* ACTION ITEM *
Please retype the text lines from all of the entries below exactly as they appear, leaving out the pictures.

===============

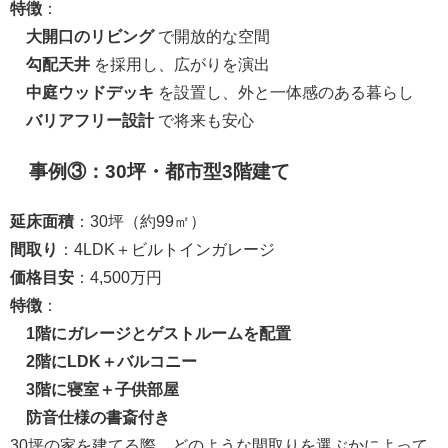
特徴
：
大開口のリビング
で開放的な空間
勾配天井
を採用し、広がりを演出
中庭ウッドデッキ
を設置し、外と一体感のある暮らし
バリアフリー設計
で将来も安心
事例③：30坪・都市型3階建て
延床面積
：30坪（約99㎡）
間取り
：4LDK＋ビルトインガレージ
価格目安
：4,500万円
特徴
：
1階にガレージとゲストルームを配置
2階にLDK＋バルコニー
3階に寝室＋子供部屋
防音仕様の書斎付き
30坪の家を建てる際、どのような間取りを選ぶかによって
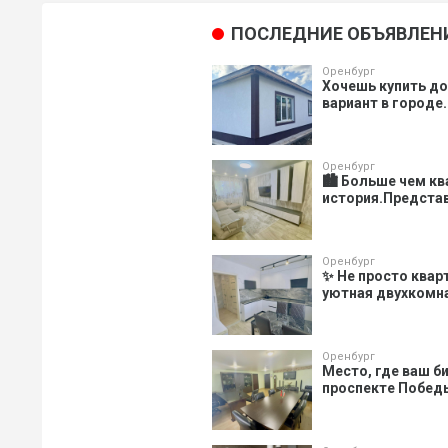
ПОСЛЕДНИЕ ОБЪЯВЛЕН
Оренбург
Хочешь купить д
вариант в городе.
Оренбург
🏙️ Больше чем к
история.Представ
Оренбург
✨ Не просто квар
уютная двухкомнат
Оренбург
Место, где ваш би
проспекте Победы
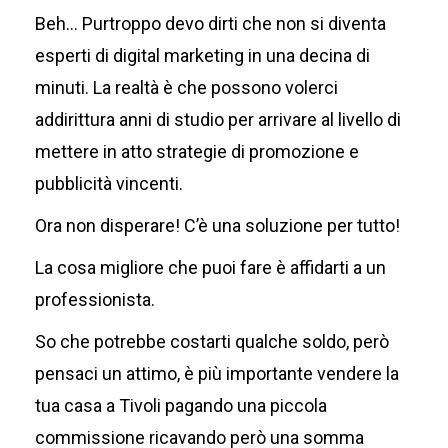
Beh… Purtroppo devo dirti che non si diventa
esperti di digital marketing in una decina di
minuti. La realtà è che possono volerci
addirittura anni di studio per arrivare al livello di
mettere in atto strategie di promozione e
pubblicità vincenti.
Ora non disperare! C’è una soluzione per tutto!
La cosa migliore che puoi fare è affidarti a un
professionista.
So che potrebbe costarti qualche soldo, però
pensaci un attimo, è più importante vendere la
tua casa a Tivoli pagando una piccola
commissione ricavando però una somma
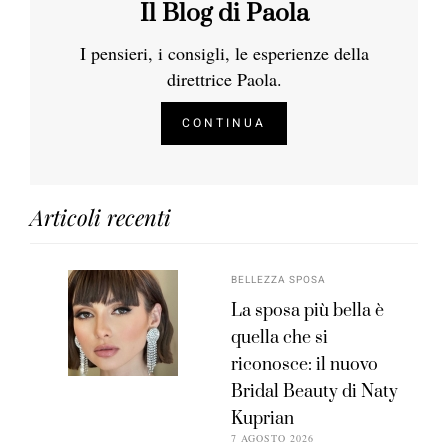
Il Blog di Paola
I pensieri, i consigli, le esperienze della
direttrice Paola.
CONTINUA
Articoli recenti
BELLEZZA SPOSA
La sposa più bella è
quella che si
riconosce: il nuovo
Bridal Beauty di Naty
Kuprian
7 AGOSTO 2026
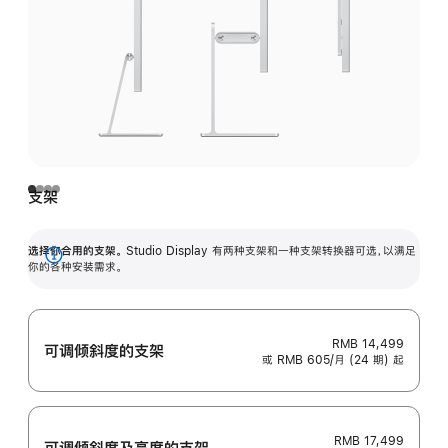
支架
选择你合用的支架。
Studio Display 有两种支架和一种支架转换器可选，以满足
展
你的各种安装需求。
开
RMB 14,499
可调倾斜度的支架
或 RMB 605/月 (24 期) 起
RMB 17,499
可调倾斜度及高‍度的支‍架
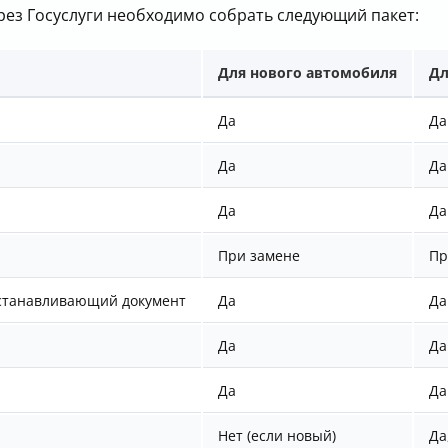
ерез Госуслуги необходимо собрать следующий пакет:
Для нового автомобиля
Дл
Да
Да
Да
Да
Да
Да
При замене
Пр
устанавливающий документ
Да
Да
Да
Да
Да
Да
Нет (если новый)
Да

===============

* RESPONSE TO THIS EXERCISE *
特徴
：
大開口のリビング
で開放的な空間
勾配天井
を採用し、広がりを演出
中庭ウッドデッキ
を設置し、外と一体感のある暮らし
バリアフリー設計
で将来も安心
事例③：30坪・都市型3階建て
延床面積
：30坪（約99㎡）
間取り
：4LDK＋ビルトインガレージ
価格目安
：4,500万円
特徴
：
1階にガレージとゲストルームを配置
2階にLDK＋バルコニー
3階に寝室＋子供部屋
防音仕様の書斎付き
30坪の家を建てる際、どのような間取りを選ぶかによって
ПОСЛЕДНИЕ ОБЪЯВЛЕН
Оренбург
Хочешь купить д
вариант в городе.
Оренбург
🏙️ Больше чем к
история.Представ
Оренбург
✨ Не просто квар
уютная двухкомнат
Оренбург
Место, где ваш би
проспекте Победы
Beh… Purtroppo devo dirti che non si diventa
esperti di digital marketing in una decina di
minuti. La realtà è che possono volerci
addirittura anni di studio per arrivare al livello di
mettere in atto strategie di promozione e
pubblicità vincenti.
Ora non disperare! C’è una soluzione per tutto!
La cosa migliore che puoi fare è affidarti a un
professionista.
So che potrebbe costarti qualche soldo, però
pensaci un attimo, è più importante vendere la
tua casa a Tivoli pagando una piccola
commissione ricavando però una somma
Il Blog di Paola
I pensieri, i consigli, le esperienze della
direttrice Paola.
CONTINUA
Articoli recenti
BELLEZZA SPOSA
La sposa più bella è
quella che si
riconosce: il nuovo
Bridal Beauty di Naty
Kuprian
7 AGOSTO 2026
支架
选择你合用的支架。
Studio Display 有两种支架和一种支架转换器可选，以满足
展
你的各种安装需求。
开
RMB 14,499
可调倾斜度的支架
或 RMB 605/月 (24 期) 起
RMB 17,499
可调倾斜度及高‍度的支‍架
ерез Госуслуги необходимо собрать следующий пакет:
Для нового автомобиля
Дл
Да
Да
Да
Да
Да
Да
При замене
Пр
устанавливающий документ
Да
Да
Да
Да
Да
Да
Нет (если новый)
Да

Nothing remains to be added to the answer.